**What to produce**:
Whenever a line in the data holds the string "tool", copy that line.

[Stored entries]
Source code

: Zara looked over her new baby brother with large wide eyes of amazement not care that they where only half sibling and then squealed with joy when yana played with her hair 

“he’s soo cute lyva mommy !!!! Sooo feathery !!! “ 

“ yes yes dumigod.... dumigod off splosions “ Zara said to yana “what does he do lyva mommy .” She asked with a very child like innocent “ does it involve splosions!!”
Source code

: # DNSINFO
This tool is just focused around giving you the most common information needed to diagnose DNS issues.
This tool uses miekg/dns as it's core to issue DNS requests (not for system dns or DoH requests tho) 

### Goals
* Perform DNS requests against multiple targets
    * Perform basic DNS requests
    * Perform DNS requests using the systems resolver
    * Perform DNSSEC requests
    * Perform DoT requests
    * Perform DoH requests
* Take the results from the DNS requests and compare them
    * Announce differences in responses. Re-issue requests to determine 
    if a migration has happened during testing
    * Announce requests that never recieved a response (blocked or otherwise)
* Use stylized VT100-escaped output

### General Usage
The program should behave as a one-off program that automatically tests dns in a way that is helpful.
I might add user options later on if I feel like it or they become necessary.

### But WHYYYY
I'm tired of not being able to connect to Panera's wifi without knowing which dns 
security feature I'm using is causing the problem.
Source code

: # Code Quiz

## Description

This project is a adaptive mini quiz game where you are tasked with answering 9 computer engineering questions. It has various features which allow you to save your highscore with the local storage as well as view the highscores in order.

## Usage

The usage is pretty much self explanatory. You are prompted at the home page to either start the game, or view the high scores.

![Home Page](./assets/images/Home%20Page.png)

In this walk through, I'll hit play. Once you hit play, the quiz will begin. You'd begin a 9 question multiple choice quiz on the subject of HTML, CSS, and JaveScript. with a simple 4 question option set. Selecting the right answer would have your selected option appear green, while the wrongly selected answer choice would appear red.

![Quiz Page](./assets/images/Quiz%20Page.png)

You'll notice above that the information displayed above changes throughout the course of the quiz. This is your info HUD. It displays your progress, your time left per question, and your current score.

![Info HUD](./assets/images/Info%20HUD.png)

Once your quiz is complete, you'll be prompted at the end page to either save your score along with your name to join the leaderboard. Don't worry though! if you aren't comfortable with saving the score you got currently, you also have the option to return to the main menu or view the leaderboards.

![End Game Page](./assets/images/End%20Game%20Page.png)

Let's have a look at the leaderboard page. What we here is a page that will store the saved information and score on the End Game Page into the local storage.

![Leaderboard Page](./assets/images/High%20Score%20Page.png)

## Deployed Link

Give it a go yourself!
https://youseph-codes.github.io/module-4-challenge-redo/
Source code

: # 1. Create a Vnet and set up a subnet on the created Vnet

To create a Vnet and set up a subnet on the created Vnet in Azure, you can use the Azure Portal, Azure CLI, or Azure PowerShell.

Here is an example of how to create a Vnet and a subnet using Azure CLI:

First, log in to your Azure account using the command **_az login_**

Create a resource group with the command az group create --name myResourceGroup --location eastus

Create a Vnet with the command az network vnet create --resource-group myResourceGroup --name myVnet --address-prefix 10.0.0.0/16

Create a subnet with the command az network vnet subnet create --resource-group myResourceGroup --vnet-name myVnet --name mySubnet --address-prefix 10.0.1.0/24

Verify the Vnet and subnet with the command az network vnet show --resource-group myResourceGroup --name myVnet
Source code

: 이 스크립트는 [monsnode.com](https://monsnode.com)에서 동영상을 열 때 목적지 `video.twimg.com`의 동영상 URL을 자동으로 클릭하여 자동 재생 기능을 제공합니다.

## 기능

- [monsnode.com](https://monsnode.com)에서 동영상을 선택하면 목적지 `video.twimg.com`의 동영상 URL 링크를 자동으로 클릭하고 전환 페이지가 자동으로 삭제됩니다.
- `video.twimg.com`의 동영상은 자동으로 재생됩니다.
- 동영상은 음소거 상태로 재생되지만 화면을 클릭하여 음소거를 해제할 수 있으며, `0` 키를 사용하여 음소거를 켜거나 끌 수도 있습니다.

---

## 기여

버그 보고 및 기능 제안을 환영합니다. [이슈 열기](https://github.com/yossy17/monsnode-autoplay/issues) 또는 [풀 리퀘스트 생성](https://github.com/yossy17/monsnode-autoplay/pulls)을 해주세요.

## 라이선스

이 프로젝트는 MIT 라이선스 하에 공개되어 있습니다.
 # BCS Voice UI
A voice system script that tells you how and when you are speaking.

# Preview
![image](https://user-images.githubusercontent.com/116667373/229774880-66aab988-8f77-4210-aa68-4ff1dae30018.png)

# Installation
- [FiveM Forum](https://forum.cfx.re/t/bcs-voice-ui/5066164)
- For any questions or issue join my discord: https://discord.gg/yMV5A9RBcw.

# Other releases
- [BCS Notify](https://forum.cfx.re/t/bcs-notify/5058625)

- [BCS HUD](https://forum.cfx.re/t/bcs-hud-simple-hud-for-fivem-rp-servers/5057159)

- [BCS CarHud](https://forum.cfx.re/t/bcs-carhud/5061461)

**Solution for this exercise**:
This tool is just focused around giving you the most common information needed to diagnose DNS issues.
This tool uses miekg/dns as it's core to issue DNS requests (not for system dns or DoH requests tho) 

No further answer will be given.